Services surge The ISM non-manufacturing index rebounded in November to a one-year high and a level historically consistent with above-trend economic expansion. Combined with the increase in the ISM manufacturing index, the economy appears to have gained momentum and is headed to a strong finish for the year. Markit’s separate gauge slipped a notch off its preliminary November read but was still robust, with new orders accelerating at their fastest pace in a year.

Negatives

Sluggish workforce Revised Q3 nonfarm productivity remained unchanged, up only 0.6% on a year-over-year (y/y) trend basis, near its slowest pace since 1983. Combined with meager labor force growth, which is dominated by demographics, weak productivity threatens to hold back potential GDP growth even as it raises the threat of higher inflation that could come with increased fiscal stimulus under a Trump White House.

Trade’s a drag October’s trade deficit widened the most in 1½ years to a 4-month high, making net exports a likely negative for real Q4 GDP growth. Exports fell the most in 9 months, led by food and consumer goods, but were still up on a y/y basis while imports were down, implying a trend toward a narrower trade gap heading into 2017.

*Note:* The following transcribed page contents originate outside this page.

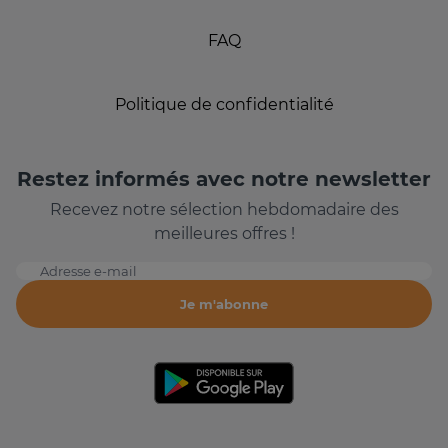
FAQ
Politique de confidentialité
Restez informés avec notre newsletter
Recevez notre sélection hebdomadaire des
meilleures offres !
Adresse e-mail
Je m'abonne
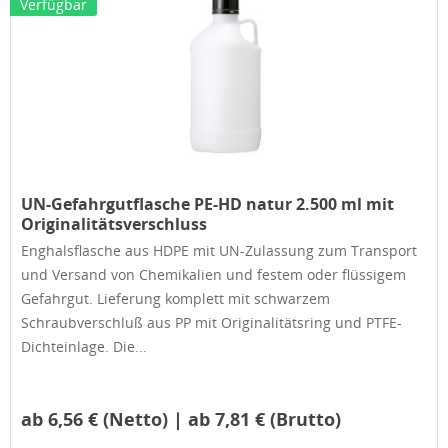
Verfügbar
UN-Gefahrgutflasche PE-HD natur 2.500 ml mit
Originalitätsverschluss
Enghalsflasche aus HDPE mit UN-Zulassung zum Transport
und Versand von Chemikalien und festem oder flüssigem
Gefahrgut. Lieferung komplett mit schwarzem
Schraubverschluß aus PP mit Originalitätsring und PTFE-
Dichteinlage. Die...
ab 6,56 € (Netto) | ab 7,81 € (Brutto)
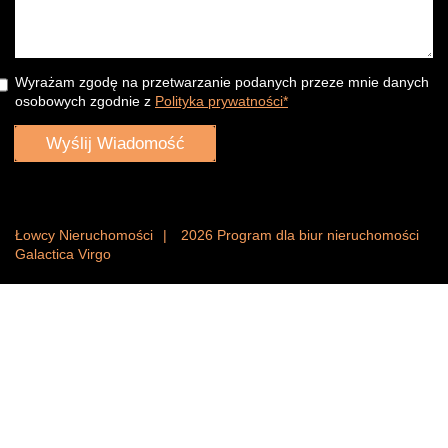
Wyrażam zgodę na przetwarzanie podanych przeze mnie danych
osobowych zgodnie z
Polityka prywatności*
Łowcy Nieruchomości
2026
Program dla biur nieruchomości
Galactica Virgo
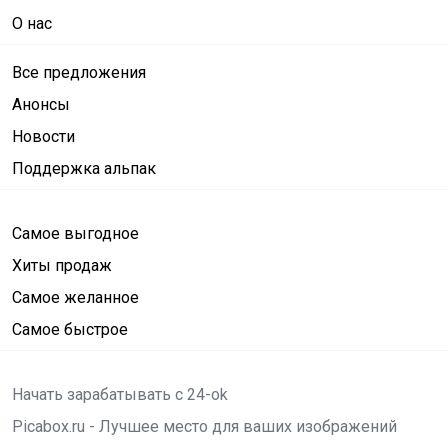
О нас
Все предложения
Анонсы
Новости
Поддержка альпак
Самое выгодное
Хиты продаж
Самое желанное
Самое быстрое
Начать зарабатывать с 24-ok
Picabox.ru - Лучшее место для ваших изображений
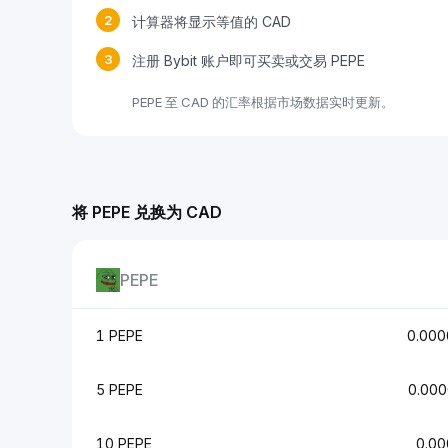
2
计算器将显示等值的 CAD
3
注册 Bybit 账户即可买卖或交易 PEPE
PEPE 至 CAD 的汇率根据市场数据实时更新。
将 PEPE 兑换为 CAD
PEPE
1 PEPE
0.00
5 PEPE
0.00
10 PEPE
0.0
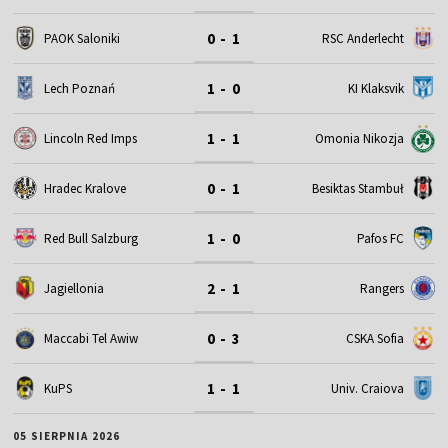
0 - 1
PAOK Saloniki
RSC Anderlecht
1 - 0
Lech Poznań
KI Klaksvik
1 - 1
Omonia Nikozja
Lincoln Red Imps
0 - 1
Hradec Kralove
Besiktas Stambuł
1 - 0
Red Bull Salzburg
Pafos FC
2 - 1
Jagiellonia
Rangers
0 - 3
Maccabi Tel Awiw
CSKA Sofia
1 - 1
KuPS
Univ. Craiova
05 SIERPNIA 2026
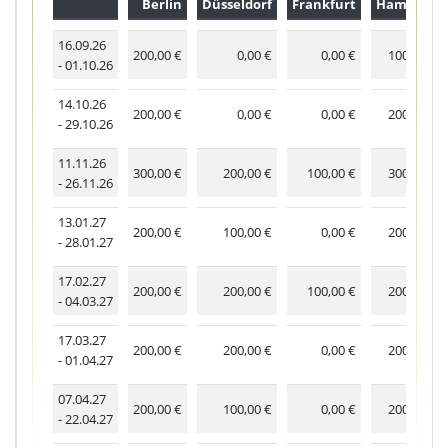
Berlin
Düsseldorf
Frankfurt
Hamburg
16.09.26
200,00 €
0,00 €
0,00 €
100,00 €
- 01.10.26
14.10.26
200,00 €
0,00 €
0,00 €
200,00 €
- 29.10.26
11.11.26
300,00 €
200,00 €
100,00 €
300,00 €
- 26.11.26
13.01.27
200,00 €
100,00 €
0,00 €
200,00 €
- 28.01.27
17.02.27
200,00 €
200,00 €
100,00 €
200,00 €
- 04.03.27
17.03.27
200,00 €
200,00 €
0,00 €
200,00 €
- 01.04.27
07.04.27
200,00 €
100,00 €
0,00 €
200,00 €
- 22.04.27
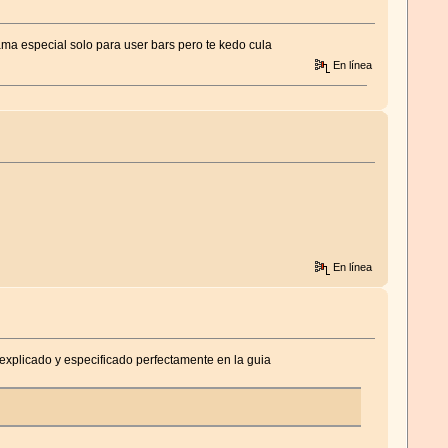
ma especial solo para user bars pero te kedo cula
En línea
En línea
 explicado y especificado perfectamente en la guia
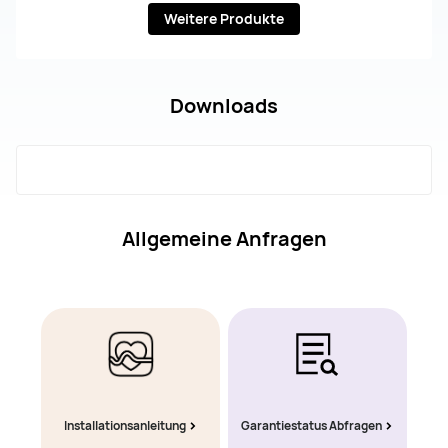
Weitere Produkte
Downloads
Allgemeine Anfragen
Installationsanleitung
Garantiestatus Abfragen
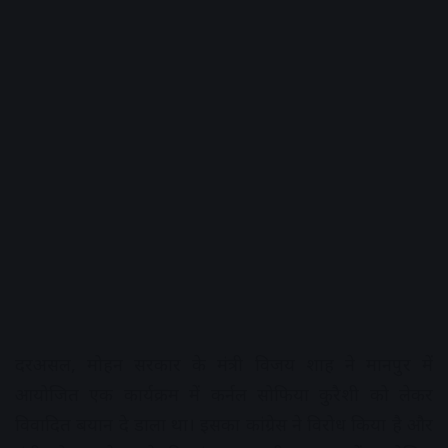
दरअसल, मोहन सरकार के मंत्री विजय शाह ने मानपुर में
आयोजित एक कार्यक्रम में कर्नल सोफिया कुरैशी को लेकर
विवादित बयान दे डाला था। इसका कांग्रेस ने विरोध किया है और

Still waiting on capex Despite October’s big increase in factory orders that lifted the y/y trend into positive territory for the first time in 2 years, y/y core business orders were off 3.8% as demand for capital expenditures (capex) remained weak. As indicated by the CFO survey above, the hope is tax cuts and other reforms under Trump will unleash more investment by companies, boosting a key missing ingredient in the current recovery.

What else

GOP sweep implications The Obamacare legislation Congress passed this year delayed actual repeal but immediately does away with all of its tax increases. The crown jewel is repeal of the 3.8% tax on investment income, which equates to a 16% tax cut on capital gains and dividends. In total, eliminating all of the Affordable Care Act’s tax increases calculates to the equivalent of $65 billion in fiscal stimulus for the economy in 2017.

GOP sweep implications Trump’s the first Republican president since Eisenhower to enter office with a full GOP Congress, and Cohen & Company cannot overstate how much this has changed the Washington dynamic. If personnel is policy, the best indicator of Trump’s governing priorities are his Cabinet picks, all of whom have been fairly standard with a few noted exceptions that clearly have a pro-business bent. As for Capitol Hill, its top 5 priorities are Obamacare repeal/replace, infrastructure, immigration, trade and taxes.

Shoes are nonpartisan After showing my shoes to the audience this week in Boston—somehow comes up a lot in my speeches—an advisor stopped me on the way out to tell me a shoe story. His liberal friend was with her liberal lady friends and they all removed their beautiful yet painful shoes. His friend forgot that she was wearing her Ivanka pair, purchased from the discount rack, and received the wrath of her friends when they noticed the brand! She loves those shoes and won’t be returning them.